My beats headphone just got broken and it isn't clamping on my head and ears as it used to so,looking for a long term replacement..was thinking turtle beach..any other particular suggestion would be welcome


----------



## erixx (Dec 22, 2015)

forget 'gaming' all for once, and of course Beats young criminal stuff.
also Madcatz is bad (personal experience)

buy audiophile parts
avoid "skay" false leather: it is gone after 2 years (as my Sony)


----------



## purplekaycee (Dec 22, 2015)

erixx said:


> forget 'gaming' all for once, and of course Beats young criminal stuff.
> also Madcatz is bad (personal experience)
> 
> buy audiophile parts
> avoid "skay" false leather: it is gone after 2 years (as my Sony)


Audiophile?recommend plz


----------



## Jetster (Dec 22, 2015)

Stay away from Turtle Teach. They literally break more often than any headphone I've ever seen. I have a set of X51 and they have a whole roll of tape on them


----------



## Capitan Harlock (Dec 22, 2015)

Give us a budget and we can give you a better advice.
If you dont wanna spend a lot i can suggest my Superlux hd668b are very good for the price and so if they broke you can buyit another pair easyli.
Another good headphone for the price but cost much more than the Superlux are the Sennheiser hd 558 .
About gamings one i can think only of a good pair of headphone with the mod mic attached to them or the HyperX cloud 1 or 2  from Kingstone.


----------



## Jetster (Dec 22, 2015)

I have a set of 

G.SKILL Ripjaws SR910 Real 7.1 Surround Sound USB Gaming Headset

For sale New


----------



## purplekaycee (Dec 23, 2015)

Capitan Harlock said:


> Give us a budget and we can give you a better advice.
> If you dont wanna spend a lot i can suggest my Superlux hd668b are very good for the price and so if they broke you can buyit another pair easyli.
> Another good headphone for the price but cost much more than the Superlux are the Sennheiser hd 558 .
> About gamings one i can think only of a good pair of headphone with the mod mic attached to them or the HyperX cloud 1 or 2  from Kingstone.


Dont want to buy another pair of beats coz of the rubber handle that fits on the head.
Super lux looks good it comes with an iron handle.
Not sure about sound quality though


----------



## MIRTAZAPINE (Dec 23, 2015)

purplekaycee said:


> Dont want to buy another pair of beats coz of the rubber handle that fits on the head.
> Super lux looks good it comes with an iron handle.
> Not sure about sound quality though



Superlux are known as "Giant killer" it rival akg and audio technica headphones that cost 5 times more. I own the superlux HD681B(red one) and Hd681F(silver) both sound way above its price range. You are paying entirely for sound quality for superlux headphones. They are fairly durable enough with simple construction, it last two years for mine until the headband wore off. Below the 681F.

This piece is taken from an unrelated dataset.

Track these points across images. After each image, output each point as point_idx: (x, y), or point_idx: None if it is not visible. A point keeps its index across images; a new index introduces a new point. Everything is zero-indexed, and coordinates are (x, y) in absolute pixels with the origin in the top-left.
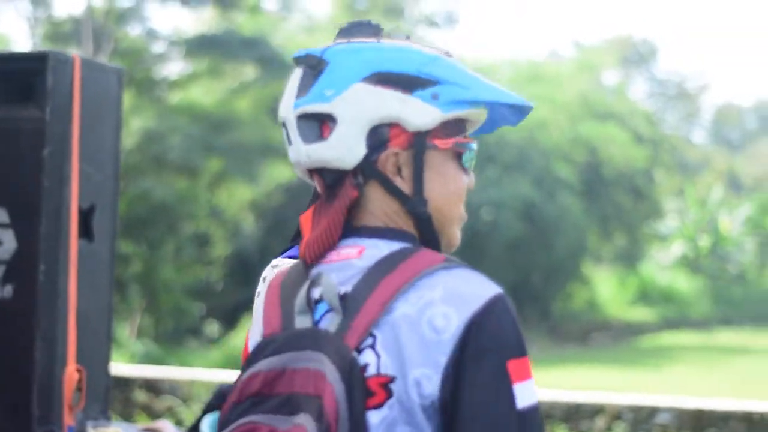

Generally headphones don't last that long even for the high-end beyer dynamic dt880. A dt880 I used the plastic wore off and the earcups started to peel off after 2 years or 3 years. It is mostly metal contruction.





The most durable headphones I can think of is the grado series like sr225 for example. Their construction is extremely basic with very minimal things to break. The headband is steel with leather. The earcups are form. This would last long provided you replace the earcup eventually. Their sound is very good but too high-pitch for my taste. It is a headphone that can make me go deaf because of how much emphasis of it on the highs. I own this too. This was my first high-end headphone.


----------